Nestle leaves readers with a call to arms: taking on the soft drink industry and contesting its power requires greater scrutiny and understanding of the industry’s business and political strategies. This appeal is relevant to all researchers and activists who seek to challenge the power of large corporations—whether in the interest of health, sustainability, labor conditions, civil liberties, or other issues. Each of the different strategies explored in Soda Politics warrants further scrutiny and provides interested scholars and investigative researchers with ample material for new studies.
 See David Stuckler and Marion Nestle, “Big Food, Food Systems, and Global Health,” PLoS Medicine 9, no. 6 (2012): 1–4.

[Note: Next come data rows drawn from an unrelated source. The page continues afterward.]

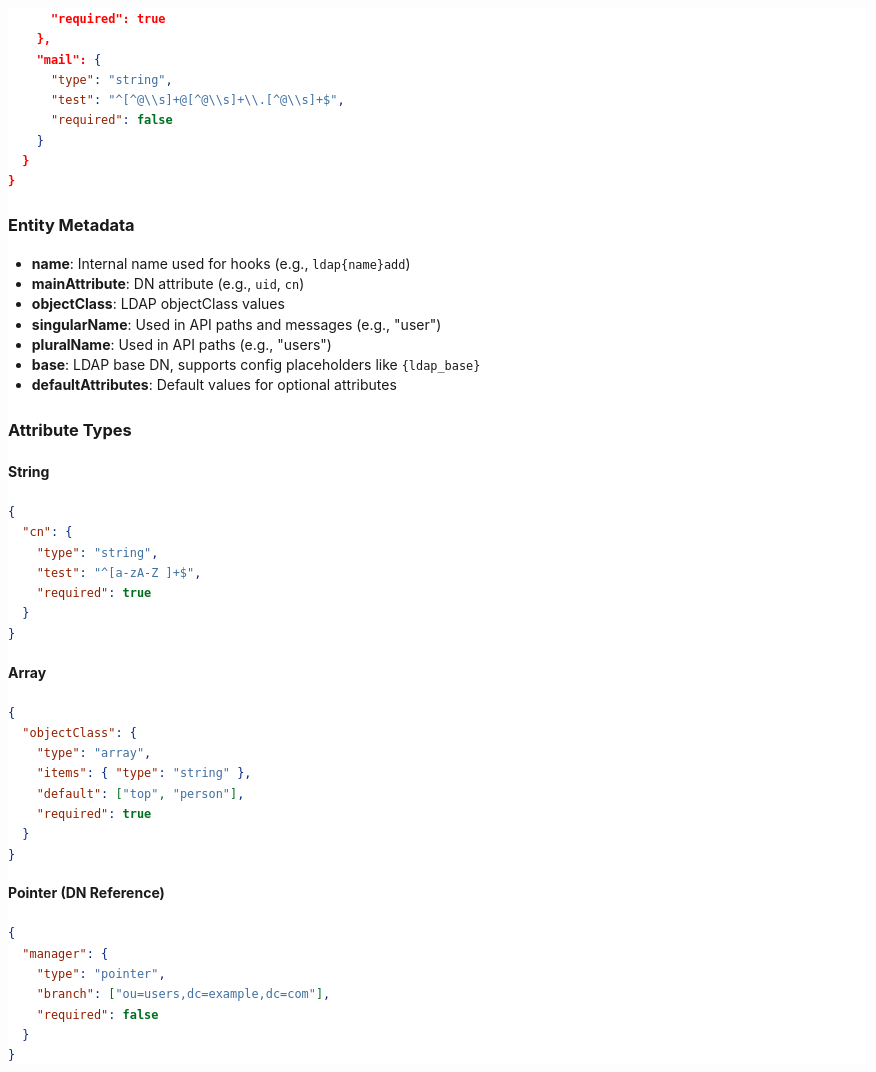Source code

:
 ```json
      "required": true
    },
    "mail": {
      "type": "string",
      "test": "^[^@\\s]+@[^@\\s]+\\.[^@\\s]+$",
      "required": false
    }
  }
}
```

### Entity Metadata

- **name**: Internal name used for hooks (e.g., `ldap{name}add`)
- **mainAttribute**: DN attribute (e.g., `uid`, `cn`)
- **objectClass**: LDAP objectClass values
- **singularName**: Used in API paths and messages (e.g., "user")
- **pluralName**: Used in API paths (e.g., "users")
- **base**: LDAP base DN, supports config placeholders like `{ldap_base}`
- **defaultAttributes**: Default values for optional attributes

### Attribute Types

#### String

```json
{
  "cn": {
    "type": "string",
    "test": "^[a-zA-Z ]+$",
    "required": true
  }
}
```

#### Array

```json
{
  "objectClass": {
    "type": "array",
    "items": { "type": "string" },
    "default": ["top", "person"],
    "required": true
  }
}
```

#### Pointer (DN Reference)

```json
{
  "manager": {
    "type": "pointer",
    "branch": ["ou=users,dc=example,dc=com"],
    "required": false
  }
}
```
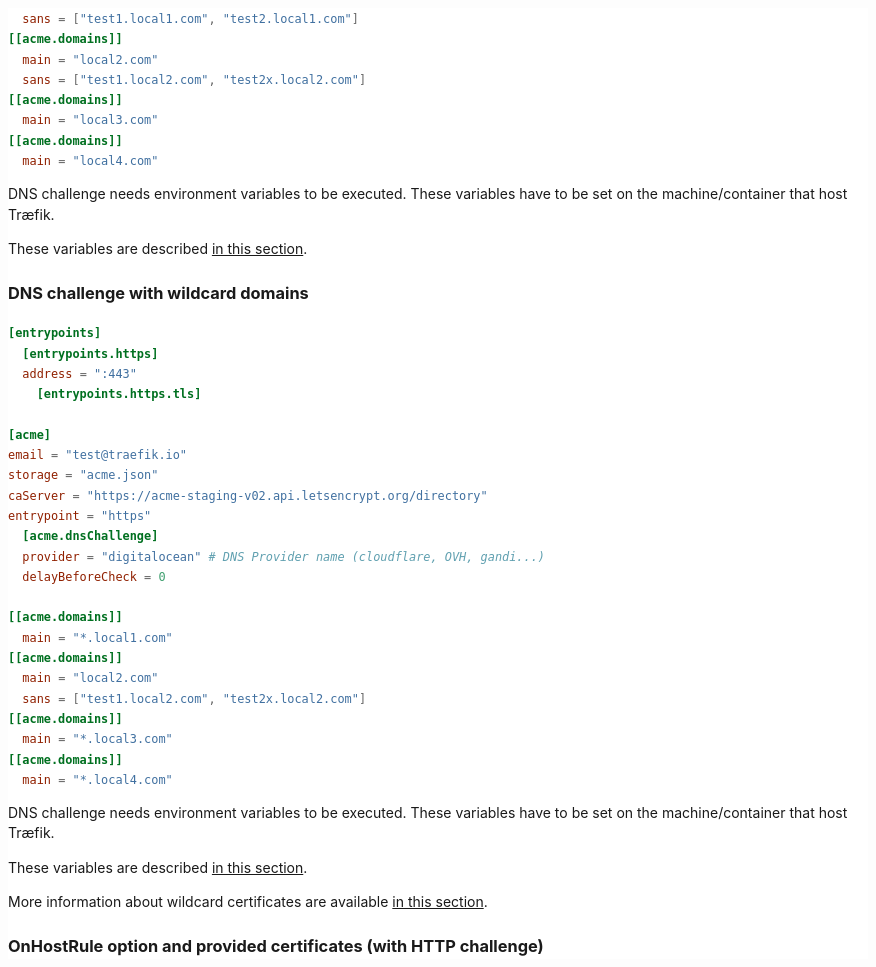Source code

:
 ```toml
  sans = ["test1.local1.com", "test2.local1.com"]
[[acme.domains]]
  main = "local2.com"
  sans = ["test1.local2.com", "test2x.local2.com"]
[[acme.domains]]
  main = "local3.com"
[[acme.domains]]
  main = "local4.com"
```

DNS challenge needs environment variables to be executed.
These variables have to be set on the machine/container that host Træfik.

These variables are described [in this section](/configuration/acme/#provider).

### DNS challenge with wildcard domains

```toml
[entrypoints]
  [entrypoints.https]
  address = ":443"
    [entrypoints.https.tls]

[acme]
email = "test@traefik.io"
storage = "acme.json"
caServer = "https://acme-staging-v02.api.letsencrypt.org/directory"
entrypoint = "https"
  [acme.dnsChallenge]
  provider = "digitalocean" # DNS Provider name (cloudflare, OVH, gandi...)
  delayBeforeCheck = 0

[[acme.domains]]
  main = "*.local1.com"
[[acme.domains]]
  main = "local2.com"
  sans = ["test1.local2.com", "test2x.local2.com"]
[[acme.domains]]
  main = "*.local3.com"
[[acme.domains]]
  main = "*.local4.com"
```

DNS challenge needs environment variables to be executed.
These variables have to be set on the machine/container that host Træfik.

These variables are described [in this section](/configuration/acme/#provider).

More information about wildcard certificates are available [in this section](/configuration/acme/#wildcard-domain).

### OnHostRule option and provided certificates (with HTTP challenge)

Jennifer Lacy-Nichols is a PhD candidate at the University of Melbourne researching the response of the Australian soft drink industry to obesity. She is particularly interested in corporate power and corporatology—the study of the political behavior of large TNCs, including Big Food. Her research seeks to understand the political motivations driving the food industry’s response to obesity and bridges food studies, critical public health, and political science.